Start of EXTRACTED INFORMATION

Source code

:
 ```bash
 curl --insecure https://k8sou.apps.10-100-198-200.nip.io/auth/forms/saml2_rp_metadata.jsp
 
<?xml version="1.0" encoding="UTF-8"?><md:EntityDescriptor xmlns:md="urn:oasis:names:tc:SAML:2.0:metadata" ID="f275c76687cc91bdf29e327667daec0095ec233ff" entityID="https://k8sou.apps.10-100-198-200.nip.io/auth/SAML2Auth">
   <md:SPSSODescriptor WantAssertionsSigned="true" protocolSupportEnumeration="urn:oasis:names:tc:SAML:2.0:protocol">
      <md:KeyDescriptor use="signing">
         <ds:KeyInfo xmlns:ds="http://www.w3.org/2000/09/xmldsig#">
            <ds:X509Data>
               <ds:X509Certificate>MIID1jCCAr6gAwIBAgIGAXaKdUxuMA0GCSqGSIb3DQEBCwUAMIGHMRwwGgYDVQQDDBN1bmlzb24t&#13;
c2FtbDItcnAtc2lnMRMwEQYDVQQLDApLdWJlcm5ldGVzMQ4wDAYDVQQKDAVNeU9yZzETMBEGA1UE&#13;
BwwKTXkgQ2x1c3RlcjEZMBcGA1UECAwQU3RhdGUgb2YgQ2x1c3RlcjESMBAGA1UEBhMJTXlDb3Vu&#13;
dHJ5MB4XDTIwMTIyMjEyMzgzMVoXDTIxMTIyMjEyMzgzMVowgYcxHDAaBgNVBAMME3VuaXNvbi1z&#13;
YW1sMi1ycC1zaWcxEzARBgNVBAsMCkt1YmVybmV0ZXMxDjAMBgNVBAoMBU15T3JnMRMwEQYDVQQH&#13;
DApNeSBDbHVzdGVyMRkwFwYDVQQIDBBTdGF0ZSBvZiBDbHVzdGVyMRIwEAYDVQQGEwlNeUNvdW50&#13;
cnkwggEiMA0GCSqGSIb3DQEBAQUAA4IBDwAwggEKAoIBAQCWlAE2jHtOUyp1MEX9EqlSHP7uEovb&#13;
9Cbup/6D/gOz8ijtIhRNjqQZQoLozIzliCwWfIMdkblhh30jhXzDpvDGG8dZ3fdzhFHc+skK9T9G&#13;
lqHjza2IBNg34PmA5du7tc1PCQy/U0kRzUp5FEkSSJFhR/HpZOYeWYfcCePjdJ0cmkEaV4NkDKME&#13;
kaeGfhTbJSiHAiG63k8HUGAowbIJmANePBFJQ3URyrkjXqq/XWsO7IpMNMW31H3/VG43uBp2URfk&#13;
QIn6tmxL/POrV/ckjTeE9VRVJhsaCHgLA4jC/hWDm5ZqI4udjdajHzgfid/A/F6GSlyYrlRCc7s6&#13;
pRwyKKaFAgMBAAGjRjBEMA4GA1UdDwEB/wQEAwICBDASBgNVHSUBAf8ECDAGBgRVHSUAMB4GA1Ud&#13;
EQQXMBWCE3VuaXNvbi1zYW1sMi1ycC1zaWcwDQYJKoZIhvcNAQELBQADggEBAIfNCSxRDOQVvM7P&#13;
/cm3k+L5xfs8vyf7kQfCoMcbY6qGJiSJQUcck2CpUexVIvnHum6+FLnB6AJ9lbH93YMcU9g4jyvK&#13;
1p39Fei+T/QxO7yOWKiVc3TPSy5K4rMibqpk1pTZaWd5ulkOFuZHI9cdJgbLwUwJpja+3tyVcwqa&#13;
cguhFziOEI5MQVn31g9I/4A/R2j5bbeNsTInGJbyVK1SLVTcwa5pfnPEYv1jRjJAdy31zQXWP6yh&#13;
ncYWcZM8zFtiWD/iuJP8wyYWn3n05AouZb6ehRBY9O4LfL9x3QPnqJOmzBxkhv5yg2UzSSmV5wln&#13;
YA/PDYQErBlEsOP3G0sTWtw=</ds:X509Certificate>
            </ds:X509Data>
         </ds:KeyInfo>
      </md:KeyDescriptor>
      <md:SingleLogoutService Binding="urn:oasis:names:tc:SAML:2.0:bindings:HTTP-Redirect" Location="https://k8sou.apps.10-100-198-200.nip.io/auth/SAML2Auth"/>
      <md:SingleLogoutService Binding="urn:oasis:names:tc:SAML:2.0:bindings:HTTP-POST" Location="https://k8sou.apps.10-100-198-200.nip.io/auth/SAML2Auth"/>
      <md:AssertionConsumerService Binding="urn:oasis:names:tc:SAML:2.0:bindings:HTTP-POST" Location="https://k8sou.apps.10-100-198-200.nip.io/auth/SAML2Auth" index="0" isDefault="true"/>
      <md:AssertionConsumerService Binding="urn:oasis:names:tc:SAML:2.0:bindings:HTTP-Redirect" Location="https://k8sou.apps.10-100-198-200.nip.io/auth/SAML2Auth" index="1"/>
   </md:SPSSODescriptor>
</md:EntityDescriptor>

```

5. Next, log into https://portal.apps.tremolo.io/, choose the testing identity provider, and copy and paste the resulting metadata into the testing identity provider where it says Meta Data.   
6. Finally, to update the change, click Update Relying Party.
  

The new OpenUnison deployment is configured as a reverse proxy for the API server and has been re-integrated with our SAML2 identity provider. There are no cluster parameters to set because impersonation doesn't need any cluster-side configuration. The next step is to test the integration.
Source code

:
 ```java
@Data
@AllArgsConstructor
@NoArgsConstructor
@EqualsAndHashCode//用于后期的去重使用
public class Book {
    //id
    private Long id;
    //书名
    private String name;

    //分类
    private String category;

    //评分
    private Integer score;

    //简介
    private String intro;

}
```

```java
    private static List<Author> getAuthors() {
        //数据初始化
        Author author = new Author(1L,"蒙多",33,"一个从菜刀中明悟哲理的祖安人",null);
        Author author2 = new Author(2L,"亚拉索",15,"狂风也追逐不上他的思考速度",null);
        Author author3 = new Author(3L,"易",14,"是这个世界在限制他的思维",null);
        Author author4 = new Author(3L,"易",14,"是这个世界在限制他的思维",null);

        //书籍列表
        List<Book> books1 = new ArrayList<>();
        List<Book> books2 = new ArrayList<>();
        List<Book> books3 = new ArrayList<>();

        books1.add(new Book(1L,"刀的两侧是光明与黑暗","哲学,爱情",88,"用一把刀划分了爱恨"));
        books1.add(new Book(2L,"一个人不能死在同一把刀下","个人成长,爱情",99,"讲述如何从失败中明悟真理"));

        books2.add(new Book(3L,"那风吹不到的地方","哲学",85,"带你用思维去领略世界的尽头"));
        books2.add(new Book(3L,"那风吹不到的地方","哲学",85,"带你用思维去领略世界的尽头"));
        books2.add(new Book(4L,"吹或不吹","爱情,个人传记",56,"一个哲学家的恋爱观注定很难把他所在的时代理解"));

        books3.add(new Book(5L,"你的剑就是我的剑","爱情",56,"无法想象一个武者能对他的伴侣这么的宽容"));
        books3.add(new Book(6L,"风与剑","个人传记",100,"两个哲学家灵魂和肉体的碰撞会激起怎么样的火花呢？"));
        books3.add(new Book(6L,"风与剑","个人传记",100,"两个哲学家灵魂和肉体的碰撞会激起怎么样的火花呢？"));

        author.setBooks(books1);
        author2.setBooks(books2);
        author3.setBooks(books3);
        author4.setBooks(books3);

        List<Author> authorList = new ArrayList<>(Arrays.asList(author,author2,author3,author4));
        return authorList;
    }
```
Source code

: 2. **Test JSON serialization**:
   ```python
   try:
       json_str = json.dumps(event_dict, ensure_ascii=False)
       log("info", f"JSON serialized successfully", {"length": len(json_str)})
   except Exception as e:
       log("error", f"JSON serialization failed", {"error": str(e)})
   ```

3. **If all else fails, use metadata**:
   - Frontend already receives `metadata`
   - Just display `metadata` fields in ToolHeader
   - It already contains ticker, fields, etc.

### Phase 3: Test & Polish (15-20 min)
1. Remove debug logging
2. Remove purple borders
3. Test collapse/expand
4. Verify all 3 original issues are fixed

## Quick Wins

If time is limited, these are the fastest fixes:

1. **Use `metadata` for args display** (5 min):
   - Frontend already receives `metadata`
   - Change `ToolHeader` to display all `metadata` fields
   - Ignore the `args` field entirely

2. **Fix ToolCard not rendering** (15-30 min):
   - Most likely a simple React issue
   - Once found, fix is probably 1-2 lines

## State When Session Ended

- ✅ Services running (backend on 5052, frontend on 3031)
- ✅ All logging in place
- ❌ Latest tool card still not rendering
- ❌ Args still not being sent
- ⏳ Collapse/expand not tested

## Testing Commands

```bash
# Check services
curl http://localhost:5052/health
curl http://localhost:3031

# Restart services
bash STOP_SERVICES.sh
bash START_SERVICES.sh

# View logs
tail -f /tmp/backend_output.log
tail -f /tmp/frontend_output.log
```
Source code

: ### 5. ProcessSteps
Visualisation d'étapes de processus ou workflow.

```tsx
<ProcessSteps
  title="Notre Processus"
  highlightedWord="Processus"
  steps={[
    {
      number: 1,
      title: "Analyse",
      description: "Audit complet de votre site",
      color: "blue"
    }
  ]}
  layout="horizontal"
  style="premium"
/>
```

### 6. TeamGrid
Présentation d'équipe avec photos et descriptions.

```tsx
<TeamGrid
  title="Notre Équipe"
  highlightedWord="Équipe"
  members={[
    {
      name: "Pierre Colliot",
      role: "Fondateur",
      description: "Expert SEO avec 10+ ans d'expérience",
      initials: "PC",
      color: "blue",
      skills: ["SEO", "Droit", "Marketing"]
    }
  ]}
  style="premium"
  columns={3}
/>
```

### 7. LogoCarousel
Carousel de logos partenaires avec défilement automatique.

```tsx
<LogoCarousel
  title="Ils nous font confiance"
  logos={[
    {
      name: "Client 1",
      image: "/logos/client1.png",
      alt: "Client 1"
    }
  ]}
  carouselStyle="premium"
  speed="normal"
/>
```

End of EXTRACTED INFORMATION

**ASSIGNED TASK:** Whenever the string "setBooks" shows up in a line of the entries, copy that line.

**TASK SOLUTION:**
        author.setBooks(books1);
        author2.setBooks(books2);
        author3.setBooks(books3);
        author4.setBooks(books3);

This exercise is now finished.